Thanks to Mom on Dealz for sharing her series, Ask an Accountant! Sharon is married to an experienced accountant. Although tax season is over, tax questions arise year round.
If you’re late filing your taxes and the government owes you a refund, are you penalized?
You will not be charged if the IRS owes you a refund. They can assess a failure to file, or assess tax based on the information they receive (which is all income from reportable sources & limited deduction info) so the result will be a tax due.
Are there any tax penalties for selling your 1st personal home if you bought a 2nd personal home before the first one sold? (I’m afraid it’s going to be years before we finally get the first house sold)
There is typically no tax on the sale of a primary residence as you are given a $250K exclusion (Single) or $500K exclusion (Married filing Jointly). If the gain (sales price less original cost plus improvements) exceeds the exclusion, then you will pay capital gains tax on the gain.

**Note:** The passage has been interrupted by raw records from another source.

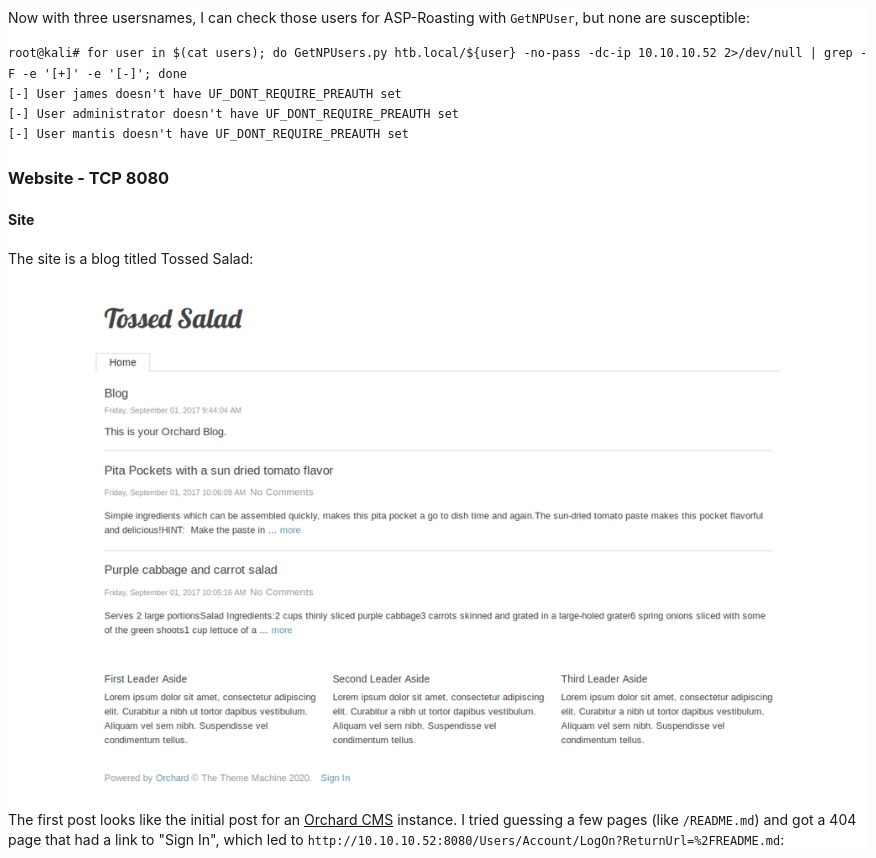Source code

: 
Now with three usersnames, I can check those users for ASP-Roasting with
`GetNPUser`, but none are susceptible:



    root@kali# for user in $(cat users); do GetNPUsers.py htb.local/${user} -no-pass -dc-ip 10.10.10.52 2>/dev/null | grep -F -e '[+]' -e '[-]'; done
    [-] User james doesn't have UF_DONT_REQUIRE_PREAUTH set
    [-] User administrator doesn't have UF_DONT_REQUIRE_PREAUTH set
    [-] User mantis doesn't have UF_DONT_REQUIRE_PREAUTH set



### Website - TCP 8080

#### Site

The site is a blog titled Tossed Salad:

![](/img/image-20200829070937747.png)

The first post looks like the initial post for an [Orchard
CMS](http://www.orchardcore.net/) instance. I tried guessing a few pages
(like `/README.md`) and got a 404 page that had a link to "Sign In",
which led to
`http://10.10.10.52:8080/Users/Account/LogOn?ReturnUrl=%2FREADME.md`:

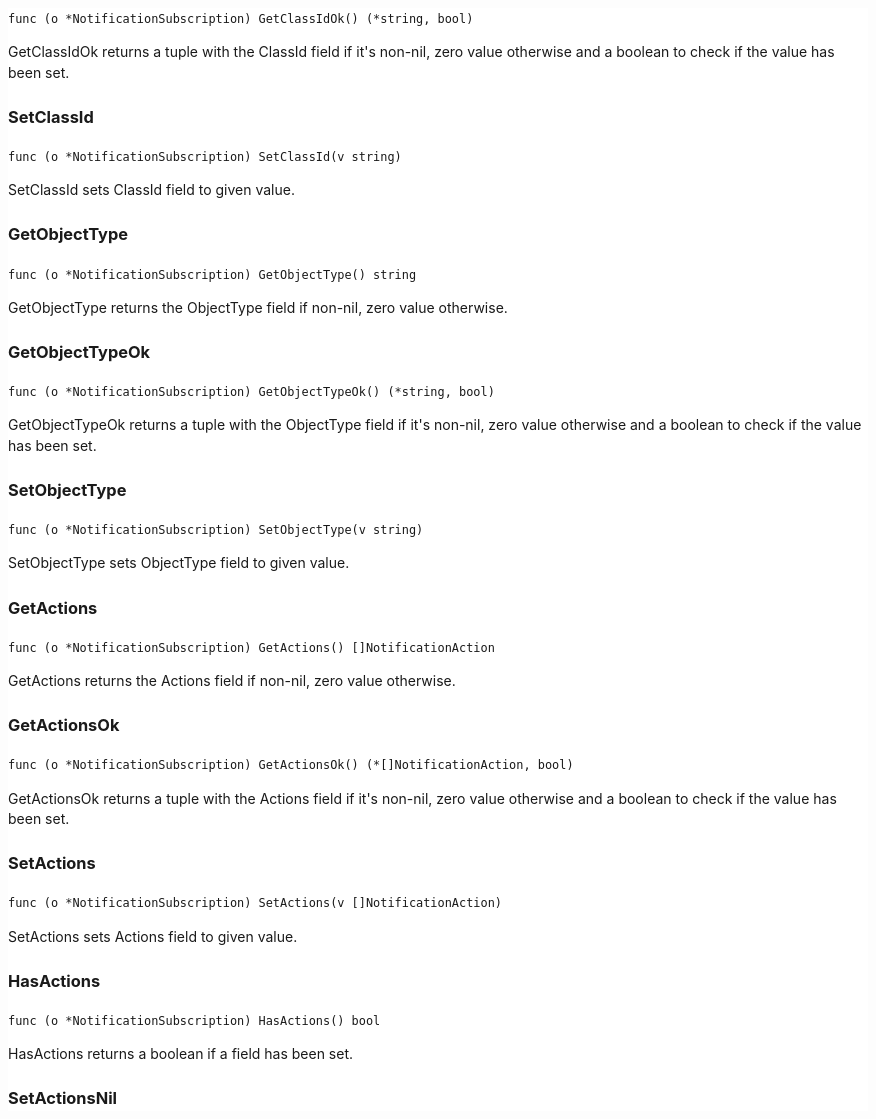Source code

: `func (o *NotificationSubscription) GetClassIdOk() (*string, bool)`

GetClassIdOk returns a tuple with the ClassId field if it's non-nil, zero value otherwise
and a boolean to check if the value has been set.

### SetClassId

`func (o *NotificationSubscription) SetClassId(v string)`

SetClassId sets ClassId field to given value.


### GetObjectType

`func (o *NotificationSubscription) GetObjectType() string`

GetObjectType returns the ObjectType field if non-nil, zero value otherwise.

### GetObjectTypeOk

`func (o *NotificationSubscription) GetObjectTypeOk() (*string, bool)`

GetObjectTypeOk returns a tuple with the ObjectType field if it's non-nil, zero value otherwise
and a boolean to check if the value has been set.

### SetObjectType

`func (o *NotificationSubscription) SetObjectType(v string)`

SetObjectType sets ObjectType field to given value.


### GetActions

`func (o *NotificationSubscription) GetActions() []NotificationAction`

GetActions returns the Actions field if non-nil, zero value otherwise.

### GetActionsOk

`func (o *NotificationSubscription) GetActionsOk() (*[]NotificationAction, bool)`

GetActionsOk returns a tuple with the Actions field if it's non-nil, zero value otherwise
and a boolean to check if the value has been set.

### SetActions

`func (o *NotificationSubscription) SetActions(v []NotificationAction)`

SetActions sets Actions field to given value.

### HasActions

`func (o *NotificationSubscription) HasActions() bool`

HasActions returns a boolean if a field has been set.

### SetActionsNil
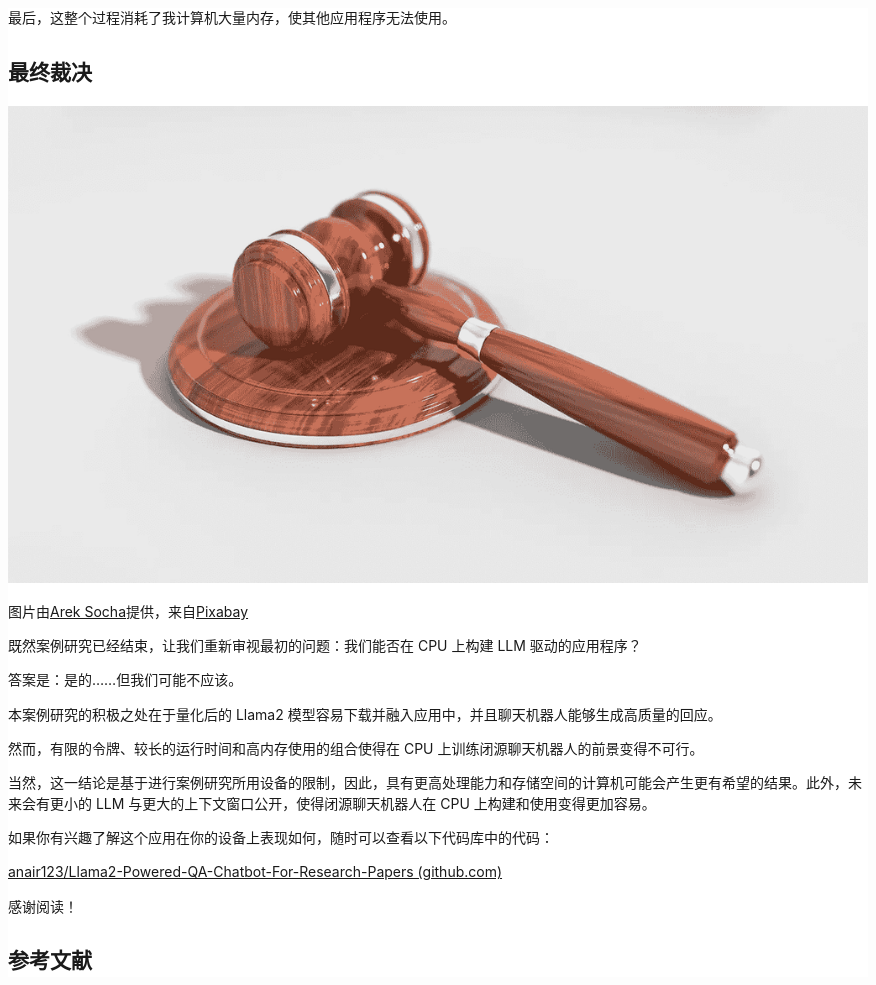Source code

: 最后，这整个过程消耗了我计算机大量内存，使其他应用程序无法使用。

## 最终裁决

![](img/34038f008137bb643850a7239b2b6497.png)

图片由[Arek Socha](https://pixabay.com/users/qimono-1962238/?utm_source=link-attribution&utm_medium=referral&utm_campaign=image&utm_content=2492011)提供，来自[Pixabay](https://pixabay.com//?utm_source=link-attribution&utm_medium=referral&utm_campaign=image&utm_content=2492011)

既然案例研究已经结束，让我们重新审视最初的问题：我们能否在 CPU 上构建 LLM 驱动的应用程序？

答案是：是的……但我们可能不应该。

本案例研究的积极之处在于量化后的 Llama2 模型容易下载并融入应用中，并且聊天机器人能够生成高质量的回应。

然而，有限的令牌、较长的运行时间和高内存使用的组合使得在 CPU 上训练闭源聊天机器人的前景变得不可行。

当然，这一结论是基于进行案例研究所用设备的限制，因此，具有更高处理能力和存储空间的计算机可能会产生更有希望的结果。此外，未来会有更小的 LLM 与更大的上下文窗口公开，使得闭源聊天机器人在 CPU 上构建和使用变得更加容易。

如果你有兴趣了解这个应用在你的设备上表现如何，随时可以查看以下代码库中的代码：

[anair123/Llama2-Powered-QA-Chatbot-For-Research-Papers (github.com)](https://github.com/anair123/Llama2-Powered-QA-Chatbot-For-Research-Papers)

感谢阅读！

## 参考文献
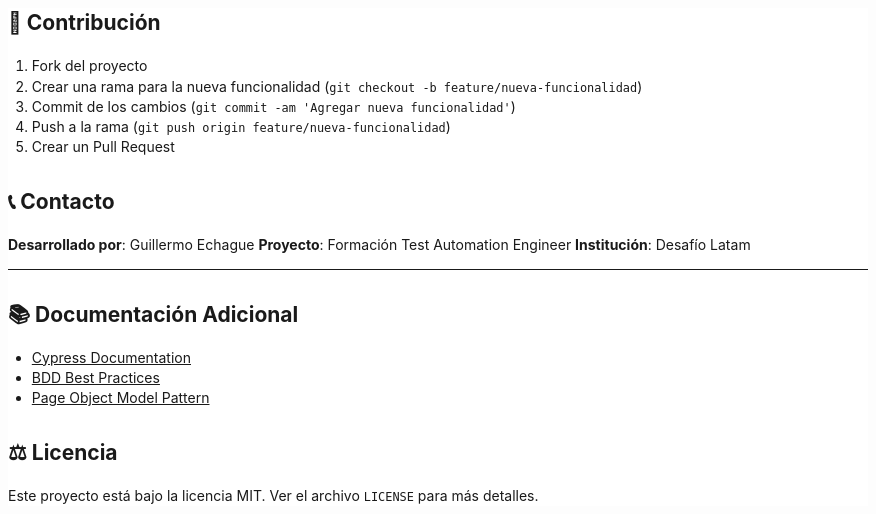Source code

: ## 🤝 Contribución

1. Fork del proyecto
2. Crear una rama para la nueva funcionalidad (`git checkout -b feature/nueva-funcionalidad`)
3. Commit de los cambios (`git commit -am 'Agregar nueva funcionalidad'`)
4. Push a la rama (`git push origin feature/nueva-funcionalidad`)
5. Crear un Pull Request

## 📞 Contacto

**Desarrollado por**: Guillermo Echague
**Proyecto**: Formación Test Automation Engineer
**Institución**: Desafío Latam

---

## 📚 Documentación Adicional

- [Cypress Documentation](https://docs.cypress.io/)
- [BDD Best Practices](https://cucumber.io/docs/bdd/)
- [Page Object Model Pattern](https://martinfowler.com/bliki/PageObject.html)

## ⚖️ Licencia

Este proyecto está bajo la licencia MIT. Ver el archivo `LICENSE` para más detalles.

You can own & deduct a primary & a secondary for tax purposes so this should not be an issue if the first does not sell immediately. The only issue I see here is if the original primary was a rental property after you bought the 2nd home. Then there is no exclusion & it is all capital gain.
*Please keep in mind this post is for informational purposes only and answers given are very general. Many things depend on individual circumstances. Please contact your personal accountant or financial advisor for your particular situation.